“Trained in the ways of men

Dylan Reed-Maxfield

The Gender Studies Department, the Office of the Provost and the Office of Multicultural Affairs co-sponsored a screening of the documentary “Trained in the Ways of Men” last Friday evening. The film covers the trials that followed the murder of Gwen Araujo, a transgender teenager from the San Francisco Bay area. Araujo’s mother, Sylvia Guerrero, was present to discuss her experience and answer questions after the screening.
Gwen, who was born as Eddie Araujo and was anatomically male, had already been identifying and living as a woman for a couple of years before she was brutally slain.
Oct. 3, 2002 Gwen was at a party among male friends she had recently met, all several years older than she, when one man’s girlfriend forcibly examined her and discovered her male genitalia. The men — at least two of whom had been sexually intimate with Gwen — had believed her to be a biological female, and were enraged by what they saw as Gwen’s “deception.”
Over the course of several hours, some of them beat and choked her to death. Then they disposed of her body in the woods.
Although it contains a short segment using photos and narrative to portray Gwen’s childhood and gender transition, “Trained in the Ways of Men” mostly focuses on the murder trials of the four men directly involved in her death.
After the first attempt to prosecute Gwen’s killers ended in a deadlocked jury, two of the men were eventually convicted of second-degree murder. The other two, through plea agreements with the district attorney, were convicted of voluntary manslaughter.
A combination of actual trial footage and interviews with Guerrero and the attorneys involved in the case exposed the way cultural struggles over transgender rights were played out in the courtroom.
In particular, the film examines the “gay panic, or “trans panic,” defense employed by the attorneys in the Araujo murder trials. Under this strategy, the defendants claimed to have been so distraught by the discovery that they had been intimate with a biological male that they did not act rationally, but in a “heat of passion” when they killed the victim.
This argument has been strongly condemned by the GLBT activists as an instance of “blaming the victim,” which gay rights supporters say happens all too frequently in cases similar to Gwen’s.

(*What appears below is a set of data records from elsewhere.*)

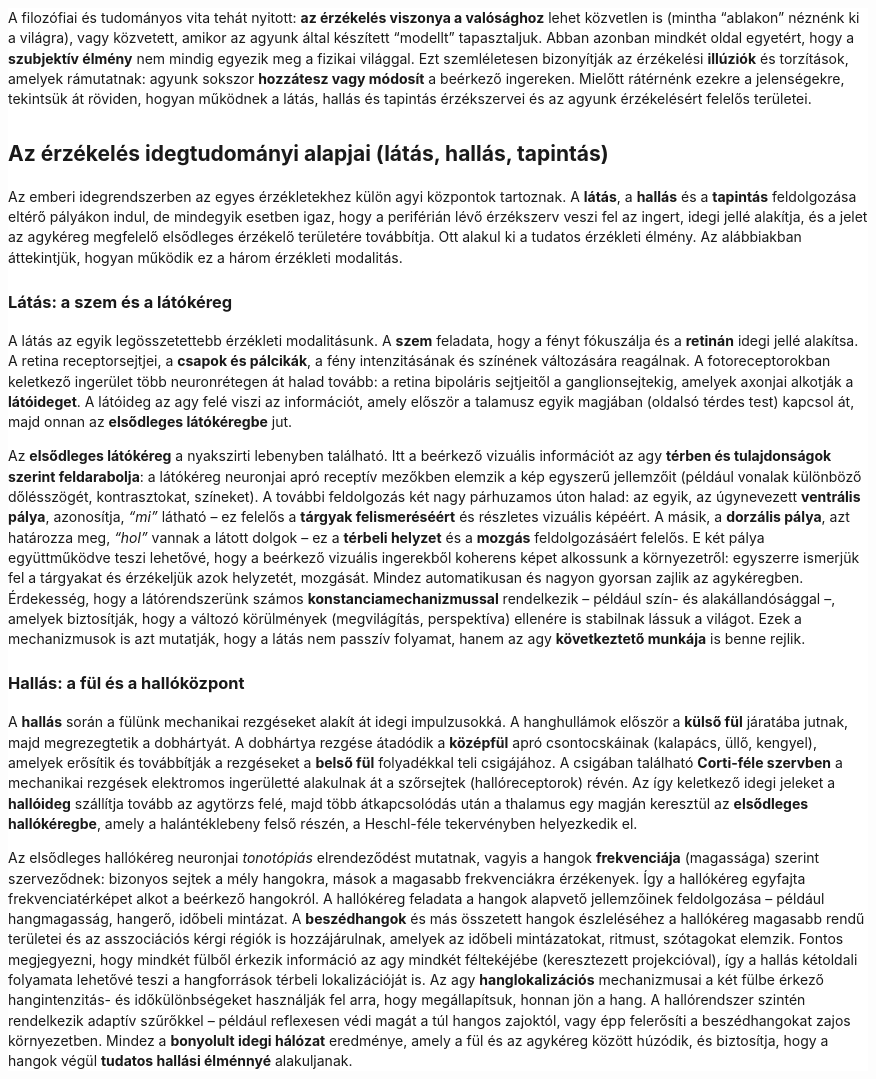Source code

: A filozófiai és tudományos vita tehát nyitott: **az érzékelés viszonya a valósághoz** lehet közvetlen is (mintha “ablakon” néznénk ki a világra), vagy közvetett, amikor az agyunk által készített “modellt” tapasztaljuk. Abban azonban mindkét oldal egyetért, hogy a **szubjektív élmény** nem mindig egyezik meg a fizikai világgal. Ezt szemléletesen bizonyítják az érzékelési **illúziók** és torzítások, amelyek rámutatnak: agyunk sokszor **hozzátesz vagy módosít** a beérkező ingereken. Mielőtt rátérnénk ezekre a jelenségekre, tekintsük át röviden, hogyan működnek a látás, hallás és tapintás érzékszervei és az agyunk érzékelésért felelős területei.

## Az érzékelés idegtudományi alapjai (látás, hallás, tapintás)

Az emberi idegrendszerben az egyes érzékletekhez külön agyi központok tartoznak. A **látás**, a **hallás** és a **tapintás** feldolgozása eltérő pályákon indul, de mindegyik esetben igaz, hogy a periférián lévő érzékszerv veszi fel az ingert, idegi jellé alakítja, és a jelet az agykéreg megfelelő elsődleges érzékelő területére továbbítja. Ott alakul ki a tudatos érzékleti élmény. Az alábbiakban áttekintjük, hogyan működik ez a három érzékleti modalitás.

### Látás: a szem és a látókéreg

A látás az egyik legösszetettebb érzékleti modalitásunk. A **szem** feladata, hogy a fényt fókuszálja és a **retinán** idegi jellé alakítsa. A retina receptorsejtjei, a **csapok és pálcikák**, a fény intenzitásának és színének változására reagálnak. A fotoreceptorokban keletkező ingerület több neuronrétegen át halad tovább: a retina bipoláris sejtjeitől a ganglionsejtekig, amelyek axonjai alkotják a **látóideget**. A látóideg az agy felé viszi az információt, amely először a talamusz egyik magjában (oldalsó térdes test) kapcsol át, majd onnan az **elsődleges látókéregbe** jut.

Az **elsődleges látókéreg** a nyakszirti lebenyben található. Itt a beérkező vizuális információt az agy **térben és tulajdonságok szerint feldarabolja**: a látókéreg neuronjai apró receptív mezőkben elemzik a kép egyszerű jellemzőit (például vonalak különböző dőlésszögét, kontrasztokat, színeket). A további feldolgozás két nagy párhuzamos úton halad: az egyik, az úgynevezett **ventrális pálya**, azonosítja, _“mi”_ látható – ez felelős a **tárgyak felismeréséért** és részletes vizuális képéért. A másik, a **dorzális pálya**, azt határozza meg, _“hol”_ vannak a látott dolgok – ez a **térbeli helyzet** és a **mozgás** feldolgozásáért felelős. E két pálya együttműködve teszi lehetővé, hogy a beérkező vizuális ingerekből koherens képet alkossunk a környezetről: egyszerre ismerjük fel a tárgyakat és érzékeljük azok helyzetét, mozgását. Mindez automatikusan és nagyon gyorsan zajlik az agykéregben. Érdekesség, hogy a látórendszerünk számos **konstanciamechanizmussal** rendelkezik – például szín- és alakállandósággal –, amelyek biztosítják, hogy a változó körülmények (megvilágítás, perspektíva) ellenére is stabilnak lássuk a világot. Ezek a mechanizmusok is azt mutatják, hogy a látás nem passzív folyamat, hanem az agy **következtető munkája** is benne rejlik.

### Hallás: a fül és a hallóközpont

A **hallás** során a fülünk mechanikai rezgéseket alakít át idegi impulzusokká. A hanghullámok először a **külső fül** járatába jutnak, majd megrezegtetik a dobhártyát. A dobhártya rezgése átadódik a **középfül** apró csontocskáinak (kalapács, üllő, kengyel), amelyek erősítik és továbbítják a rezgéseket a **belső fül** folyadékkal teli csigájához. A csigában található **Corti-féle szervben** a mechanikai rezgések elektromos ingerületté alakulnak át a szőrsejtek (hallóreceptorok) révén. Az így keletkező idegi jeleket a **hallóideg** szállítja tovább az agytörzs felé, majd több átkapcsolódás után a thalamus egy magján keresztül az **elsődleges hallókéregbe**, amely a halántéklebeny felső részén, a Heschl-féle tekervényben helyezkedik el.

Az elsődleges hallókéreg neuronjai _tonotópiás_ elrendeződést mutatnak, vagyis a hangok **frekvenciája** (magassága) szerint szerveződnek: bizonyos sejtek a mély hangokra, mások a magasabb frekvenciákra érzékenyek. Így a hallókéreg egyfajta frekvenciatérképet alkot a beérkező hangokról. A hallókéreg feladata a hangok alapvető jellemzőinek feldolgozása – például hangmagasság, hangerő, időbeli mintázat. A **beszédhangok** és más összetett hangok észleléséhez a hallókéreg magasabb rendű területei és az asszociációs kérgi régiók is hozzájárulnak, amelyek az időbeli mintázatokat, ritmust, szótagokat elemzik. Fontos megjegyezni, hogy mindkét fülből érkezik információ az agy mindkét féltekéjébe (keresztezett projekcióval), így a hallás kétoldali folyamata lehetővé teszi a hangforrások térbeli lokalizációját is. Az agy **hanglokalizációs** mechanizmusai a két fülbe érkező hangintenzitás- és időkülönbségeket használják fel arra, hogy megállapítsuk, honnan jön a hang. A hallórendszer szintén rendelkezik adaptív szűrőkkel – például reflexesen védi magát a túl hangos zajoktól, vagy épp felerősíti a beszédhangokat zajos környezetben. Mindez a **bonyolult idegi hálózat** eredménye, amely a fül és az agykéreg között húzódik, és biztosítja, hogy a hangok végül **tudatos hallási élménnyé** alakuljanak.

While proponents of the “trans panic” defense argue that Gwen’s failure to disclose to her sexual partners that she was biologically male was enough to provoke the heat of passion that led to her killing, Guerrero and others respond that it is unjustifiable to consider someone’s sexual identity an act of provocation.
The “Gwen Araujo Justice for Victims Act” aimed at preventing the use of panic defenses has since become law in California.